Jimena Acevedo nos sumerge en este relato para hablarnos de la vida de un migrante mexicano en los Estados Unidos, tratando de hacer su vida entre recuerdos, cadáveres y asesinatos a la vuelta de la esquina.
Basada en una historia real de Luis López Gasca
Otra vez en picada el avión. Los motores estallando en los oídos, los bultos estrellándose, las uñas negras clavadas en el asiento. El paisano de junto murmurando: “Virgen gloriosa, tú que todo lo puedes, Virgencita…”. Y otra vez pa’ arriba nomás por joder, como si fuera nave espacial. Nuestros poros expulsando el olor a desierto y sudor. Diez malditas horas parando en cada centro de detención: Houston, Laredo, Tucson, El Paso. Todos queremos gritar, pero nadie habla. “Virgen gloriosa, tú que todo lo puedes…”. Pierdo la paciencia con el paisano. Levanto la mano alto, muy alto…
3:30 am. Siempre me duele en los oídos el despertador. Pero el olor me tranquiliza: sí, estoy del otro lado. Salgo de la cama con cuidado para no despertar a mi hermano. En unos minutos ya estoy recorriendo la cuadra con los cuartos encendidos. Voy levantando una polvareda chica. El cielo se ve azul fuerte y la única luz es la del ático de la esquina, la de “los güeros tatuados”, como dice mi hermano.

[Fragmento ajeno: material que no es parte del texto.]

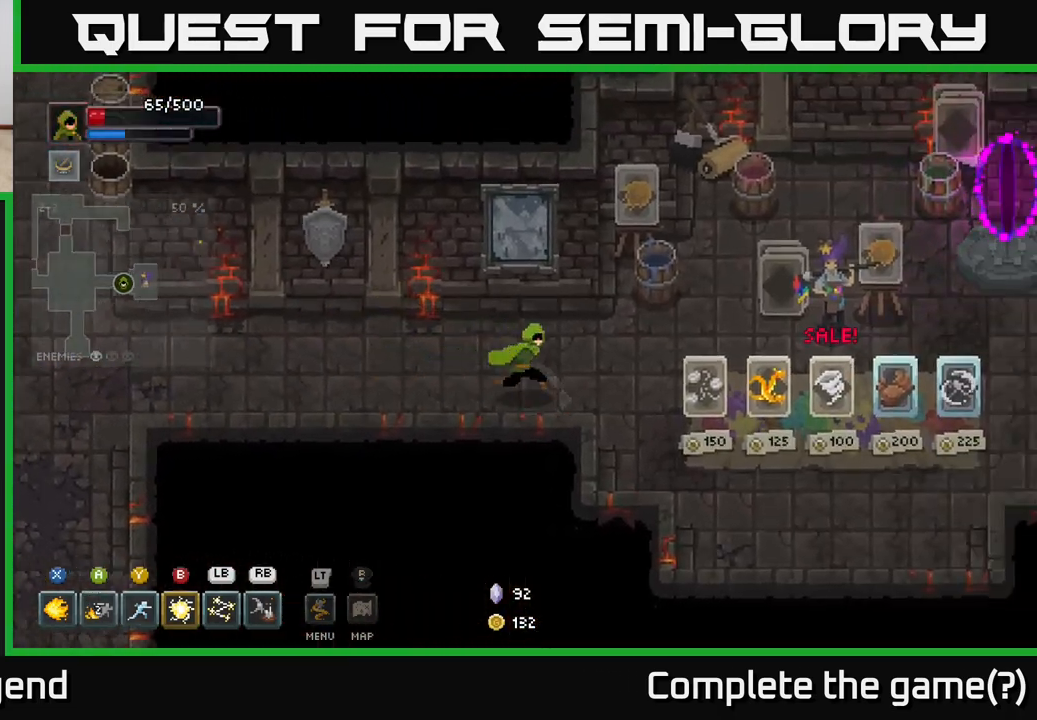
{"buttons": [], "left_stick": "center", "right_stick": "center", "events": [[167, "left_stick", "up-right"], [350, "left_stick", "center"]]}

Paso por la camioneta de la empresa y dejo allí la mía. Todo va bien y a las 4 estaré en la bodega. Aquí en este pueblito todo está a cinco minutos, el tiempo que hacía en el D.F. nomás para caminar de mi casa a la parada. Aunque no tengo licencia, el manager me deja manejar la camioneta de la funeraria desde el día de la emergencia, cuando me eché yo solo las dos horas de camino con el muerto rancio hasta Columbia, cruzando medio South Carolina. La cabeza me dolió tres días seguidos.
Acomodo la van en reversa y abro las puertas de atrás para bajar la rampa. Entro a la bodega y prendo los switches igual que siempre. Busco el compartimento C3: tercer congelador, tercer cajón. La maniobra es fácil. Nunca me ha dado miedo. Todo está diseñado para que una sola persona pueda hacerlo.
De regreso en el pórtico de la funeraria me espera James, calentándose las manos con vaho; el viento de diciembre no perdona. Me saluda con un high-five y saca el ajuar de una bolsa de Ross, Dress for Less. Hace aparecer la foto de la difunta: Mary “Mae” Rowell, que poco se parece a la que ahora colocamos en la plancha, una viejita diminuta congelada desde mayo. Difícil creer que aquí a los deudos les tome meses arreglar sus seguros, pedir vacaciones y regresar al pueblo a enterrar a sus muertos. Con un gesto analiza la foto: “¿Cómo ves, Mr. Louis? Tenemos dos horas”. Mientras empieza a frotarle los brazos con un trapito con agua tibia para poderlos acomodar sobre el pecho, yo escojo maquillaje líquido, labial, rubor y barniz a tono. Aquí puro Mary Kay. “MK no se equivoca”, dice siempre de broma el manager. Y pensar que estos mismos productos los vende Chela mi cuñada planchándose toda la zona desde Canal de Tezontle hasta Apatlaco, y si le da tiempo se sigue hasta La Viga.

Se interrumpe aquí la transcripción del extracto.